(Collected data entries)
Segment Open
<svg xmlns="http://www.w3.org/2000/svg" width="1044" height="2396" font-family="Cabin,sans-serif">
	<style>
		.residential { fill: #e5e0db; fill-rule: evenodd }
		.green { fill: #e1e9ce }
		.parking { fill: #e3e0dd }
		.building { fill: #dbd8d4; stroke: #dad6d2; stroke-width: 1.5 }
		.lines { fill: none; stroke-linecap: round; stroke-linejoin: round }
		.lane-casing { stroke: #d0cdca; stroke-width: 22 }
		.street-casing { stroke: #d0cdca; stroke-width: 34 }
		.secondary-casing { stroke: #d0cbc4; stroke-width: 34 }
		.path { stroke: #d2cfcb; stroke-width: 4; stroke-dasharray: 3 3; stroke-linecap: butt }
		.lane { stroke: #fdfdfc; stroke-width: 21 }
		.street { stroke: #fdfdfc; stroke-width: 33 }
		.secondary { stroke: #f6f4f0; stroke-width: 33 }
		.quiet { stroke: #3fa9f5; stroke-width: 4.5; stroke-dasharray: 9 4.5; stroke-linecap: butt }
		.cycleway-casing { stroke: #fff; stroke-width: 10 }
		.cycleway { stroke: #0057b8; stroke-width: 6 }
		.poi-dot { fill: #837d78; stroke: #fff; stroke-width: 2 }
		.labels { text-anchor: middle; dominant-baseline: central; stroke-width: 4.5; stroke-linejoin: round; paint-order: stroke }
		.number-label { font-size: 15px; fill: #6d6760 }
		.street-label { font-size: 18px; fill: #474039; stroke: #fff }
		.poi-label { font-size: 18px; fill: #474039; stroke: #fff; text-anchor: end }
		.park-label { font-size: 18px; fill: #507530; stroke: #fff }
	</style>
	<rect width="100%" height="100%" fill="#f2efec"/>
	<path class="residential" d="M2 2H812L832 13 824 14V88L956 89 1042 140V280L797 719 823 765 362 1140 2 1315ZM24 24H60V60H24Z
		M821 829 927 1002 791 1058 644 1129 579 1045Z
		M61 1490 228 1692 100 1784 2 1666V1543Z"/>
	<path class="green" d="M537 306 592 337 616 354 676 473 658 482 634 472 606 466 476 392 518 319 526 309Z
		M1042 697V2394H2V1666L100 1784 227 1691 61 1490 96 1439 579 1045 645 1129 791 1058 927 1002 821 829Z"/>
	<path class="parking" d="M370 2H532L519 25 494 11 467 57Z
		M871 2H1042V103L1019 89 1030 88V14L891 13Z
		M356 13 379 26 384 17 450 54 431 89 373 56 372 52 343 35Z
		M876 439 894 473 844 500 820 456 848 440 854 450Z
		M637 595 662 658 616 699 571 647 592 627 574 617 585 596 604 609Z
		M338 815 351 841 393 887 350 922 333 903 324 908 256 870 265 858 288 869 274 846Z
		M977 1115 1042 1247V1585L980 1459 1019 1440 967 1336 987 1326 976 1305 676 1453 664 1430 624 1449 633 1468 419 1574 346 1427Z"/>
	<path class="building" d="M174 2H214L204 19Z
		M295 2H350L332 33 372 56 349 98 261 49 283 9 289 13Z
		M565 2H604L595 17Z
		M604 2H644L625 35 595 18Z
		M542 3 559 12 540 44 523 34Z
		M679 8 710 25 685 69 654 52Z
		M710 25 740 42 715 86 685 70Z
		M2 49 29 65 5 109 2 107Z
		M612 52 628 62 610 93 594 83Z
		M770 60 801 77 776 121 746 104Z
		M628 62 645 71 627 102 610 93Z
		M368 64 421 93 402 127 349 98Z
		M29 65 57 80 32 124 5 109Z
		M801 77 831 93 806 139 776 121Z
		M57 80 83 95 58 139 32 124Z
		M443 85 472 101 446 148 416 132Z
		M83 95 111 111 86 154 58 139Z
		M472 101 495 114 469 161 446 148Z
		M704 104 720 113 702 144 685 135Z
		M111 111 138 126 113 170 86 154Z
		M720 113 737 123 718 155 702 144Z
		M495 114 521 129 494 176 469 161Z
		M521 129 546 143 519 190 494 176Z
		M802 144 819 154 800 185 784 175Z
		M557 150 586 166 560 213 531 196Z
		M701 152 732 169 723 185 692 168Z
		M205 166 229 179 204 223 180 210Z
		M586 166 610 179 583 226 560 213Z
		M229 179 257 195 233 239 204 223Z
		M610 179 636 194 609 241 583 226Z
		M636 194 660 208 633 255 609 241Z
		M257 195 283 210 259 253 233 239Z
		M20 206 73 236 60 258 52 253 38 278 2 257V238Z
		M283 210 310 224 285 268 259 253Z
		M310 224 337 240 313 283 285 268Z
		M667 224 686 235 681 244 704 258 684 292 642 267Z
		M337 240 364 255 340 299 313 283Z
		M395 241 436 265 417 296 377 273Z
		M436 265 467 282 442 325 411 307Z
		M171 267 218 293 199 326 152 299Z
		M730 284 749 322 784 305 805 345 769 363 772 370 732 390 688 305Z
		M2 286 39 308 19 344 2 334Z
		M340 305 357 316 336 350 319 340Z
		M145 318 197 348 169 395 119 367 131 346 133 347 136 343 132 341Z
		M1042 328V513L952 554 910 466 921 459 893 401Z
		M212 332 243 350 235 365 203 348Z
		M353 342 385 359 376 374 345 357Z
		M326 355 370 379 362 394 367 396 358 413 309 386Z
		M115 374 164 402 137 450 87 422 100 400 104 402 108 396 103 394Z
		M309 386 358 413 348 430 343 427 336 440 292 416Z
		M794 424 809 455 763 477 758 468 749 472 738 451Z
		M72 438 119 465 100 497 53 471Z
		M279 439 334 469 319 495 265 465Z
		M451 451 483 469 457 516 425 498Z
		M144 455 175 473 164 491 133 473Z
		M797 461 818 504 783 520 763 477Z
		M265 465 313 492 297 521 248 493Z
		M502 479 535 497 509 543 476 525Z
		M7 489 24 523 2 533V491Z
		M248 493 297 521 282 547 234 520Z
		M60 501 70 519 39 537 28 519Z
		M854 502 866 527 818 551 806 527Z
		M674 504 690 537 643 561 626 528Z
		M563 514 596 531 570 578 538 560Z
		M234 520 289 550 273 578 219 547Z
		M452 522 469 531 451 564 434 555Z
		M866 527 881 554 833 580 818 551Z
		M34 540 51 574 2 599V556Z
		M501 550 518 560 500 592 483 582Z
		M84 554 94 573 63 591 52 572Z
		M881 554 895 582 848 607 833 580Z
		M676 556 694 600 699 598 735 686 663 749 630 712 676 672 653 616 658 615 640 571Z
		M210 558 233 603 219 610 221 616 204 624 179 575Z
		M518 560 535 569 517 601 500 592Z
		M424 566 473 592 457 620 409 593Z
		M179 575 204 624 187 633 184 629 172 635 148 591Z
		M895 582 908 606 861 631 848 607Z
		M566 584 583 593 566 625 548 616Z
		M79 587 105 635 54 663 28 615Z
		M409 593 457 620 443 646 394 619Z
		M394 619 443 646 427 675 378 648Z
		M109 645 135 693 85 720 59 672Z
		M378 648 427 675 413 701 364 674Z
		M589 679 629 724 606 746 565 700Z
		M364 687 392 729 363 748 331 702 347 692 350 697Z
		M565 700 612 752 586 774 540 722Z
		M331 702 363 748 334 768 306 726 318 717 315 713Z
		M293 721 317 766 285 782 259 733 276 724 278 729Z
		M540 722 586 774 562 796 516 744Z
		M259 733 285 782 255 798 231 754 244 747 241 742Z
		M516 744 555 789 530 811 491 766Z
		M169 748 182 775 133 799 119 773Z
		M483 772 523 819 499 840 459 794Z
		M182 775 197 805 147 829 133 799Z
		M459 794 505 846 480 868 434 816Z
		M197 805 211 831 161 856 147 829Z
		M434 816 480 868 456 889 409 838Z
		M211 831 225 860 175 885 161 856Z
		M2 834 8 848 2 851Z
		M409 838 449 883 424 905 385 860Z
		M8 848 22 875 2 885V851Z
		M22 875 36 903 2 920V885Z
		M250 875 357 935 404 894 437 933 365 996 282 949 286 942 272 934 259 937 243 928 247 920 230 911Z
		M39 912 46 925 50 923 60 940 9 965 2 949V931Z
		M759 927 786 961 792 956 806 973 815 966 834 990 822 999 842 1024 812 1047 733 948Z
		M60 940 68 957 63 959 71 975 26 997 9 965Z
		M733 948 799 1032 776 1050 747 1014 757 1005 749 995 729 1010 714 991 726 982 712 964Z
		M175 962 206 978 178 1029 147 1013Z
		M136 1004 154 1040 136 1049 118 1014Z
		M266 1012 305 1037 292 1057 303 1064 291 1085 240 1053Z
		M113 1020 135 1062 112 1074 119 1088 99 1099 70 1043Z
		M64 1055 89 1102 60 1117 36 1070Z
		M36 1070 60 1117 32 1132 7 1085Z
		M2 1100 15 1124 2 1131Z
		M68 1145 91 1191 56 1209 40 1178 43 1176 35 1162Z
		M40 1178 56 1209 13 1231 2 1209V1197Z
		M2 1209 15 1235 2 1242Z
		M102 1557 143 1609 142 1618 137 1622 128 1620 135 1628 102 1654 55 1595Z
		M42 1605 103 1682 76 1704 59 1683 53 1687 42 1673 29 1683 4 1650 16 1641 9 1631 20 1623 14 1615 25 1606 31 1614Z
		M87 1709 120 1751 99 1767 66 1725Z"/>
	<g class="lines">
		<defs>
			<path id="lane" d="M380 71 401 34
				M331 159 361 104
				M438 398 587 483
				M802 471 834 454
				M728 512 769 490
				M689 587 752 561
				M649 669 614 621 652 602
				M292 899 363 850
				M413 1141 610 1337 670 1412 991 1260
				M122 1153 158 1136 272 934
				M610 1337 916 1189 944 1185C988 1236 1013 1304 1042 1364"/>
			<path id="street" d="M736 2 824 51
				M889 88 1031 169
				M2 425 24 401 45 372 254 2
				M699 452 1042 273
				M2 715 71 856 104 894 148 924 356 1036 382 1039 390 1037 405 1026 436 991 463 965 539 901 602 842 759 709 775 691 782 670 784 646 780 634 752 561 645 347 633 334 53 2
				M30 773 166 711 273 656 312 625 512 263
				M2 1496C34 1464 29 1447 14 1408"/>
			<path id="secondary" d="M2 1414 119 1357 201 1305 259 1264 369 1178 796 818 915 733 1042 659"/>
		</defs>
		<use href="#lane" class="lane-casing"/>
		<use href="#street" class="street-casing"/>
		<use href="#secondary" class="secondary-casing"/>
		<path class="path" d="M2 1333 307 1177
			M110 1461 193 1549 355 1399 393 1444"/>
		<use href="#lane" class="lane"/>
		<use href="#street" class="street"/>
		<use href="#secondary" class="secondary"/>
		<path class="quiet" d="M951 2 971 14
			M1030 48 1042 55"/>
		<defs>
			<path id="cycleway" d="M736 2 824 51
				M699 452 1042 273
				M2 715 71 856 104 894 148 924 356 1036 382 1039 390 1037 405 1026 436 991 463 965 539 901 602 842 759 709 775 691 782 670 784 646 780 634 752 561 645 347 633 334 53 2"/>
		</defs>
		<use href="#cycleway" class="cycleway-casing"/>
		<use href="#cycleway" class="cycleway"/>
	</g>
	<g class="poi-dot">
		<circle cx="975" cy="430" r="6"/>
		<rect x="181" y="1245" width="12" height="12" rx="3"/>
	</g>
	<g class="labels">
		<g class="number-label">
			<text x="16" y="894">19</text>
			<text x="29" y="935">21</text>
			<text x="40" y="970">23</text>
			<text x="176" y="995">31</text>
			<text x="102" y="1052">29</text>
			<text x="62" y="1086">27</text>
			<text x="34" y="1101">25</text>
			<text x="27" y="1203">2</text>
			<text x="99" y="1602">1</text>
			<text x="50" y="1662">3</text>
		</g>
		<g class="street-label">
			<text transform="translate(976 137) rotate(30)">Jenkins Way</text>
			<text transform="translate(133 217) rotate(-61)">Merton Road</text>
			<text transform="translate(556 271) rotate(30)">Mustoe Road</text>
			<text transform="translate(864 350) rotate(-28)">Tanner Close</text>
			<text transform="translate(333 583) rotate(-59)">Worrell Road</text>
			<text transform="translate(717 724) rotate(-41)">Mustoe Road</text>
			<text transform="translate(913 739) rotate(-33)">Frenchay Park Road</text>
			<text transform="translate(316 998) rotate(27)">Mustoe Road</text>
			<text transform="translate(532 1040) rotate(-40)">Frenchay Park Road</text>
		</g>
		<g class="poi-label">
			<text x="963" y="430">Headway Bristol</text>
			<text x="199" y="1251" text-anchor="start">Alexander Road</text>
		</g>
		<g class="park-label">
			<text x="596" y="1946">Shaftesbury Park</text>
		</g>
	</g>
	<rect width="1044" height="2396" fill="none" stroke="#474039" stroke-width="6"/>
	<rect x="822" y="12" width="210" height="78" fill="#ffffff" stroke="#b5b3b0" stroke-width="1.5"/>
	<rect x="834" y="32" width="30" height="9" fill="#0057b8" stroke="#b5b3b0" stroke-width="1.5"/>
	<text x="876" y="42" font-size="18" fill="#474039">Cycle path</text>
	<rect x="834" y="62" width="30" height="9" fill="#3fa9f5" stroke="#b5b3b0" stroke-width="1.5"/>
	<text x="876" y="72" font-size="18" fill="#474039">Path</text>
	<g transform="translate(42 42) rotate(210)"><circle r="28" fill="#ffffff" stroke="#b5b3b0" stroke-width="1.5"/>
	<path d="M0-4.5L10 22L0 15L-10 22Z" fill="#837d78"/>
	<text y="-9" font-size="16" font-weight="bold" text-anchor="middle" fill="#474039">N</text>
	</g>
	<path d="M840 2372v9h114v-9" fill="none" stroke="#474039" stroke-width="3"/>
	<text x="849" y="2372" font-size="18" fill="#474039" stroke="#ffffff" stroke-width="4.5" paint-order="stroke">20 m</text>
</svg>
Segment Closed
→ **Task prompt**
Above are the records. Print exactly, and only, the lines from the line with "M502 479 535 497 509 543 476 525Z" to the line with "M210 558 233", both inclusive.

→ **Expected answer**
		M502 479 535 497 509 543 476 525Z
		M7 489 24 523 2 533V491Z
		M248 493 297 521 282 547 234 520Z
		M60 501 70 519 39 537 28 519Z
		M854 502 866 527 818 551 806 527Z
		M674 504 690 537 643 561 626 528Z
		M563 514 596 531 570 578 538 560Z
		M234 520 289 550 273 578 219 547Z
		M452 522 469 531 451 564 434 555Z
		M866 527 881 554 833 580 818 551Z
		M34 540 51 574 2 599V556Z
		M501 550 518 560 500 592 483 582Z
		M84 554 94 573 63 591 52 572Z
		M881 554 895 582 848 607 833 580Z
		M676 556 694 600 699 598 735 686 663 749 630 712 676 672 653 616 658 615 640 571Z
		M210 558 233 603 219 610 221 616 204 624 179 575Z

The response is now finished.